Following a sharp increase in deaths between March and mid-May, the number of deaths in Hackney and the City has been similar to the average number of deaths over the past five years, and in total, 263 deaths due to Covid-19 have been registered up to December 11 in Hackney.

In a video address, Hackney GP Dr Anu Kumar thanked people for the precautions they have taken this far, but added: "Sadly however cases in the hospital are rising rapidly.

"Our real patients are dying and our real families are grieving so over Christmas let's just try to make this as safe as we possibly can, following the guidance, wearing masks, social distancing, hand washing,  isolating if you have symptoms.

"We really do want to protect this wonderful community and my colleagues, so let's just make this Christmas as brilliant and as safe as we possibly can."

Students get a Covid-19 test at a mass testing centre set up at the sports centre at St Andrews

A Covid-19 testing centre - Credit: PA Wire/PA Images

Professor Neil Ferguson of Imperial College has said there have been "explosive" outbreaks in schools in London and the South East in the past few weeks.

Fears have been raised that children could be more susceptible to the "mutant" strain of the virus.

In Hackney however, according to the latest figures, the largest number of cases were in the 30-39 year age group, where 324 cases were recorded - up 148 per cent from the week before.

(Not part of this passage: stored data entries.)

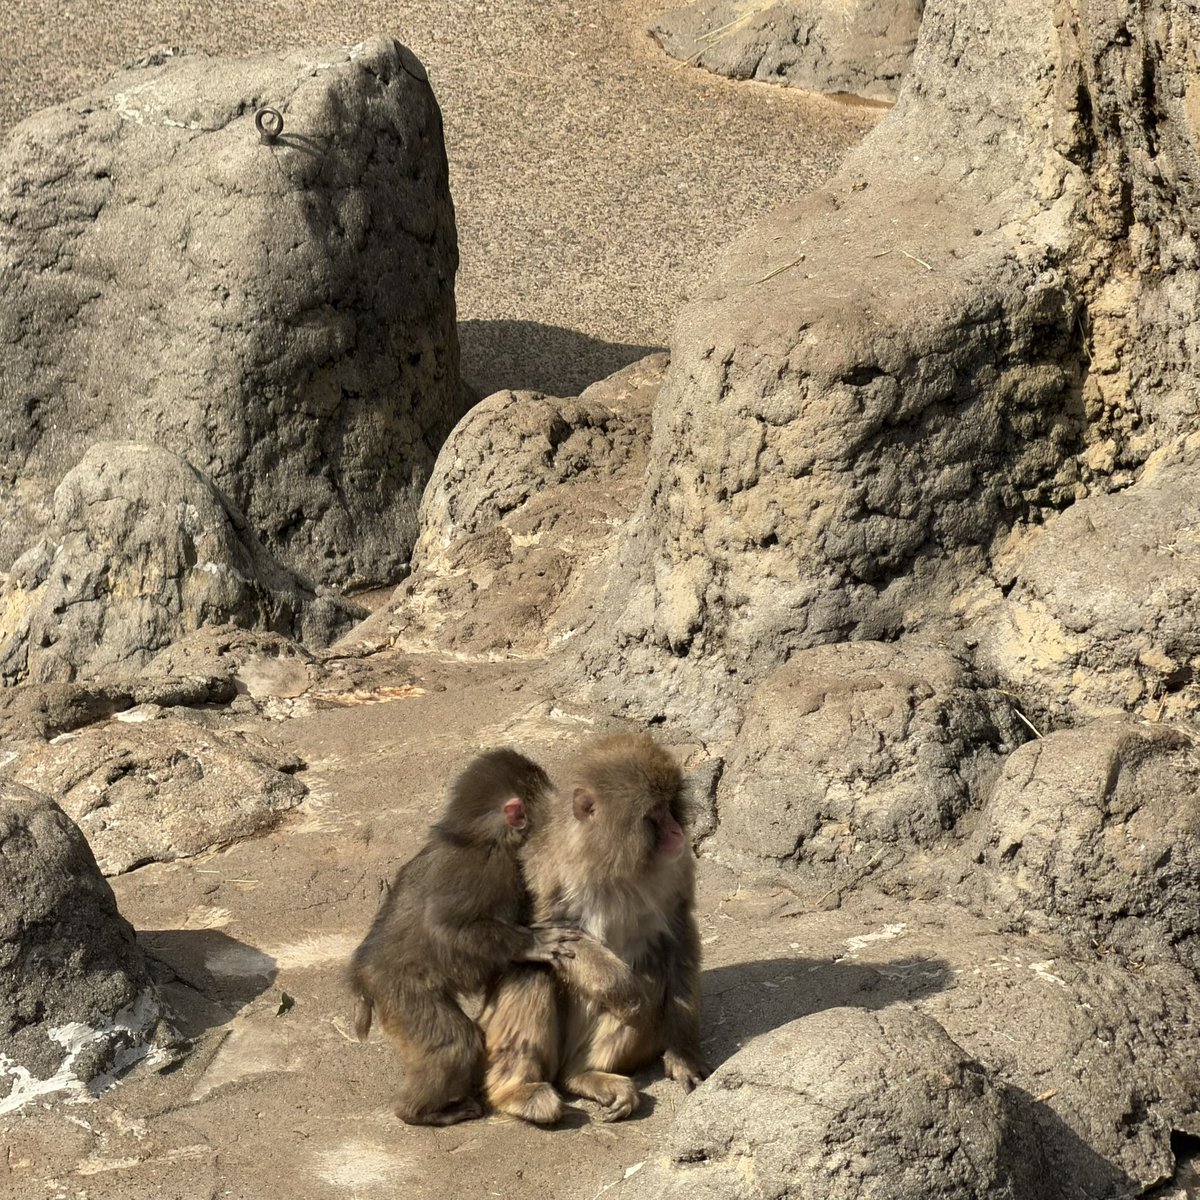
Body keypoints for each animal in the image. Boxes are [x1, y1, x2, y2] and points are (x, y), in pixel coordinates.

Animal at [349, 747, 581, 1126]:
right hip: (404, 994)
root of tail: (363, 976)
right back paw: (420, 1112)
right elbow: (448, 929)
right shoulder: (488, 868)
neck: (476, 835)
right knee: (455, 1043)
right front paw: (531, 944)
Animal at [480, 733, 710, 1124]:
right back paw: (518, 1092)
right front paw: (626, 992)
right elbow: (546, 934)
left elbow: (678, 935)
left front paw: (682, 1052)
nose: (677, 831)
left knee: (652, 969)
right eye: (654, 815)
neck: (610, 861)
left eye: (669, 807)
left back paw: (584, 1075)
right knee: (533, 972)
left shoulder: (677, 866)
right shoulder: (543, 868)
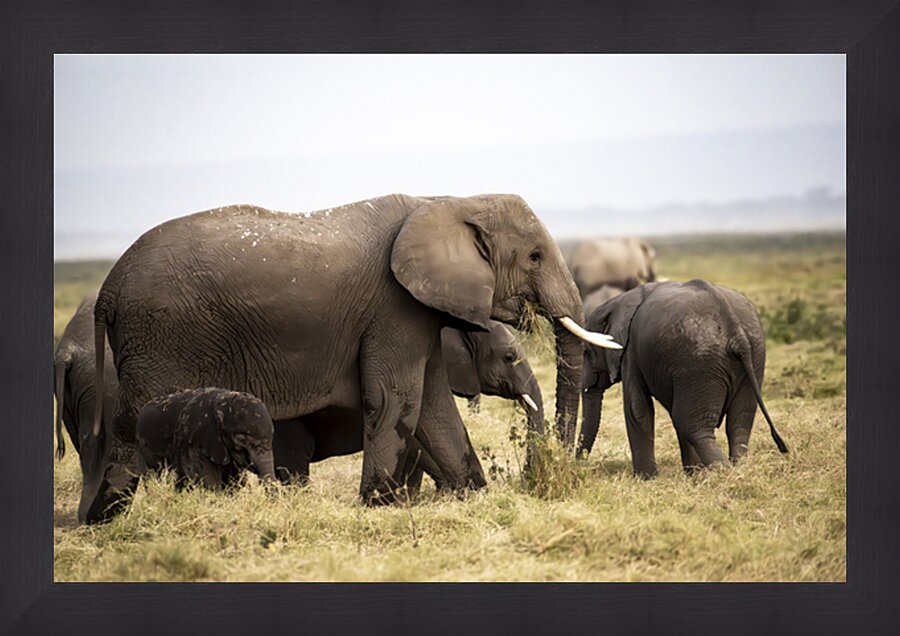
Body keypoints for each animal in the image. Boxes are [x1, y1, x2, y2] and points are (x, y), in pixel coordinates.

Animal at [579, 280, 788, 477]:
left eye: (587, 352)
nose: (578, 462)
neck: (619, 300)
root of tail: (735, 331)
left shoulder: (631, 352)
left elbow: (637, 409)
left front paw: (646, 479)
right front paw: (693, 473)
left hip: (700, 361)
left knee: (693, 426)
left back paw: (722, 474)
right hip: (753, 355)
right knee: (739, 422)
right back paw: (737, 471)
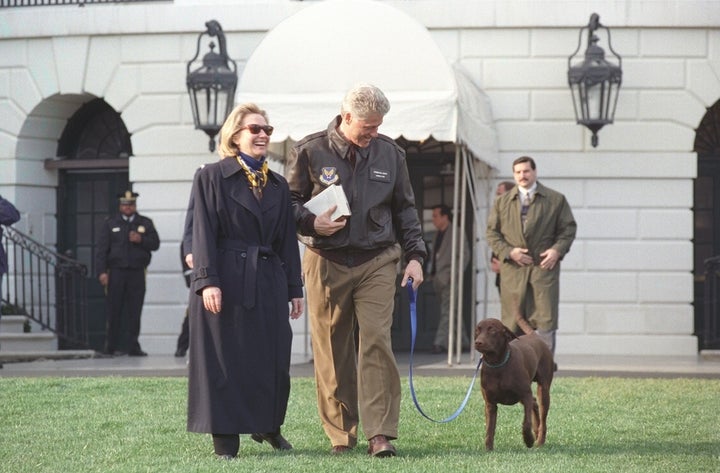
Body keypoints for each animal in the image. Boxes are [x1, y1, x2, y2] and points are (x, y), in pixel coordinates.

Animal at [476, 318, 556, 450]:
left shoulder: (525, 395)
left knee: (542, 416)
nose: (478, 342)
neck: (498, 365)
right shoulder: (490, 403)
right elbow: (489, 428)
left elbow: (526, 423)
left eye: (492, 330)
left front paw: (528, 440)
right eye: (477, 330)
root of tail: (534, 336)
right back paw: (536, 430)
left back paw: (539, 440)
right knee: (534, 402)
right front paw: (488, 449)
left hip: (543, 390)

Cases in the 20-29 year age group went up by the most at 184pc, to 324.

Amongst school age children, 175 cases were recorded amongst 10-19 year olds, and 85 in infants up to nine-year-old age category in Hackney.

There were just 11 cases in the over 80s.

Cases have been scattered evenly around the borough with the most recorded in London Fields ward with 92, and the least, with just 35, in Stamford Hill West where the virus was once most prevalent in the borough.

Hackney and the City have the 11th highest coronavirus incidence rate in London, with 466 cases per 100,000, compared to Havering which has the most with 925 per 100,000.

According to the Office for National Statistics, a third of those testing positive for coronavirus did not report any symptoms at the time of their test.